Beijing sacks officials amid fresh COVID-19 outbreak

By IANS | Published: June 15, 2020 12:06 PM2020-06-15T12:06:45+5:302020-06-15T12:25:32+5:30

Beijings municipal government has sacked a district chief and two other officials for not being able to prevent the ...

Beijing sacks officials amid fresh COVID-19 outbreak | Beijing sacks officials amid fresh COVID-19 outbreak

Beijing sacks officials amid fresh COVID-19 outbreak

Beijings municipal government has sacked a district chief and two other officials for not being able to prevent the fresh COVID-19 outbreak in the biggest wholesale food market of the Chinese capital, state media reported on Monday.

Deputy head of Fengtai district, Zhou Yuqing, was ousted from office for failing in his duty in prevention and control work, Efe news quoted the Beijing Daily as saying in a report.

Party secretary of Huaxiang town in Fengtai district, Wang Hua, and general manager of the Xinfadi Agricultural Products Wholesale Market Company, Zhang Yuelin, have also been removed.

State-run Xinhua news agency said that tests on 76,499 people were conducted on Sunday in the Chinese capital, resulting in 59 testing positive.

Health authorities in the capital reported on Monday 36 new confirmed cases on Sunday, the day 79 people were still receiving medical treatment, while seven asymptomatic cases were under observation after the outbreak was detected.

While the majority of new cases in China in recent months have involved those who tested positive after returning home from abroad, at the end of last week local authorities reported new cases with no recent travel history outside of Beijing after two months of no infections in the capital.

The novel coronavirus is believed to have originated at a market that sold wildlife in Hubei province's capital city of Wuhan last December.

On Sunday night, municipal health authorities announced that eight new cases linked to the Xinfadi market were detected, with the market shut down on Saturday.

Huaxiang in Fengtai raised its health emergency level to "high risk" making it the only area in China to have that level of emergency. Another six areas of the capital have raised their alert level to medium.

The outbreak in the capital came after Beijing lowered its health emergency level from two to three on June 6.

The capital's main Xinfadi wholesale food market covers 112 hectares and has 1,500 employees, along with more than 4,000 stalls.

All staff and people who have had contact with the market should undergo testing in one of the 98 designated facilities in Beijing, which combined, can carry out more than 90,000 tests in a day.

The city has intensified inspection in the markets selling fresh produce such as frozen pork, beef, lamb and poultry products, and monitor other businesses such as supermarkets and restaurants to ensure produce is not contaminated.

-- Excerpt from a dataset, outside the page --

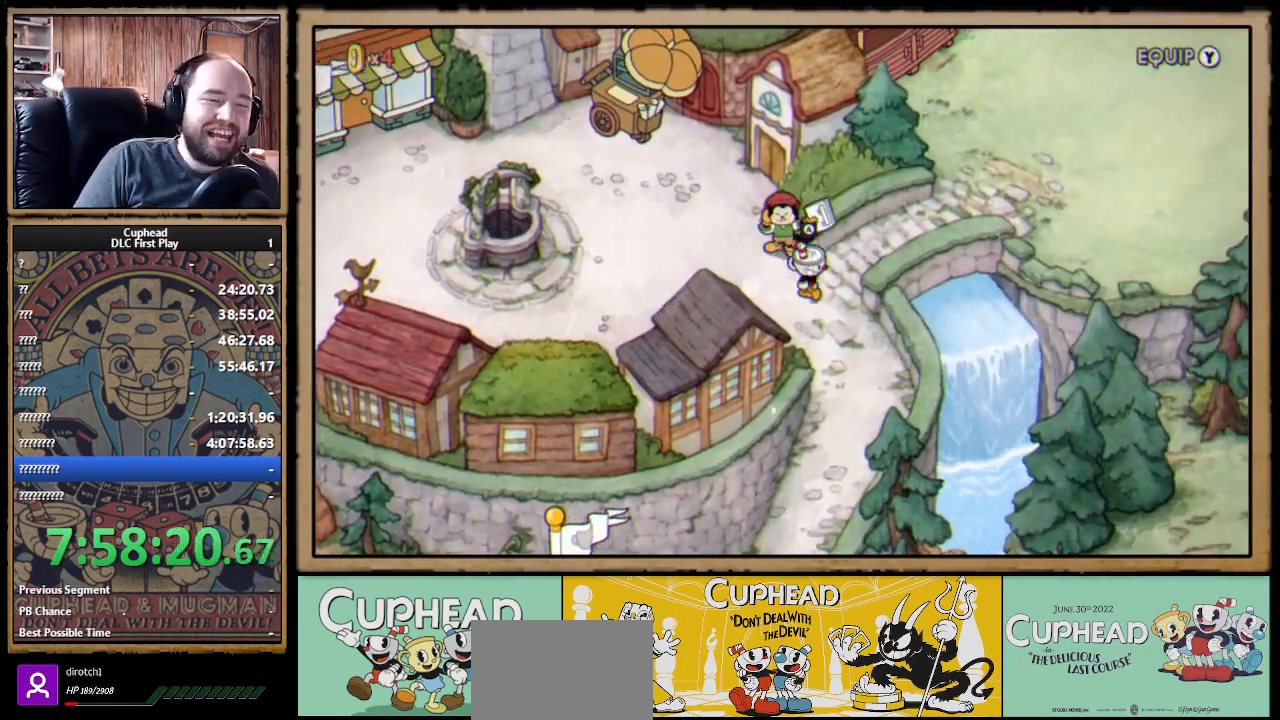
{"buttons": ["DPAD_UP", "DPAD_RIGHT"], "left_stick": "center", "right_stick": "center", "events": [[200, "DPAD_UP", "down"]]}
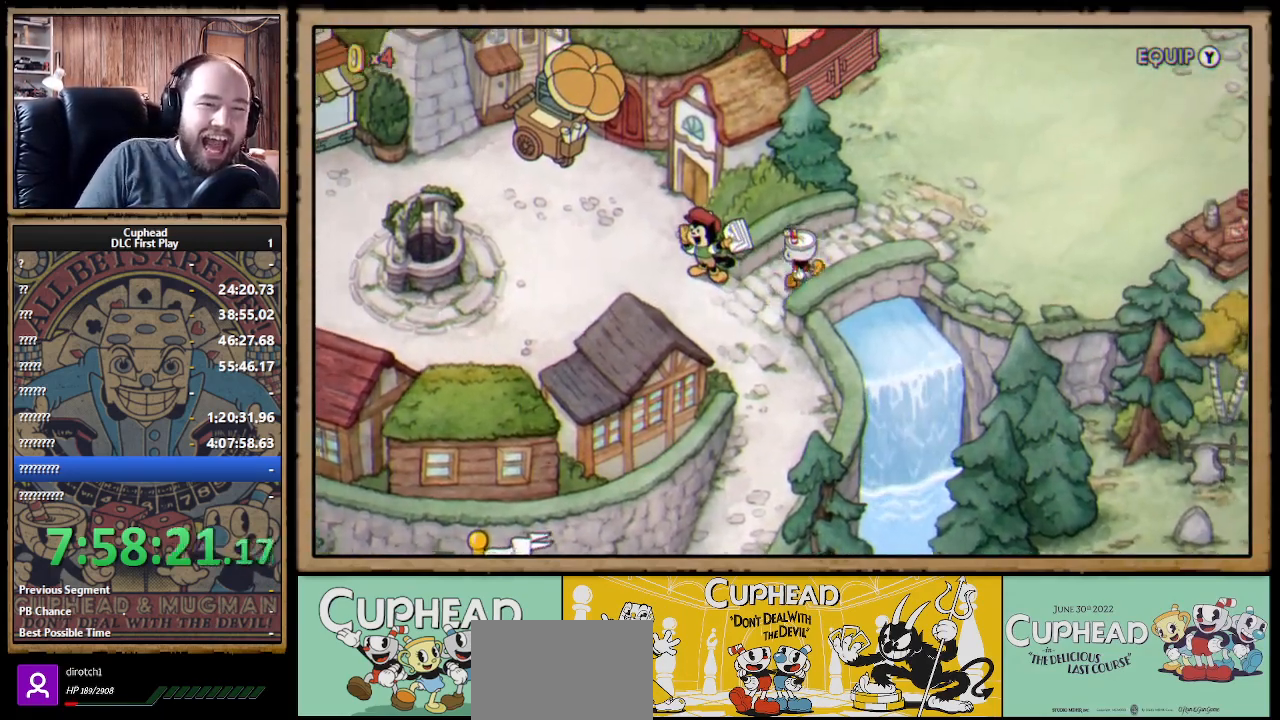
{"buttons": ["DPAD_UP", "DPAD_RIGHT"], "left_stick": "center", "right_stick": "center", "events": []}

Chinese Vice Premier Sun Chunlan on Sunday urged decisive measures to stop the spread of the fresh outbreak, along with strict epidemiological investigations and a comprehensive tracing to identify and control the source of infection.

Meanwhile, public health experts on Monday assured that the fresh outbreak in Beijing would not lead to a second wave of the epidemic in China, however they said that it was a warning to change the control policies in place.

On Monday the total active cases in China stood at 177 – two of them in critical condition – and some 83,181 cases have been reported in the country along with 4,634 deaths.

The fresh asymptomatic cases – which China does not count as confirmed – stood at 18, 11 of them imported. So far, there are 112 such cases under medical observation, of which 62 are people who came from outside the country.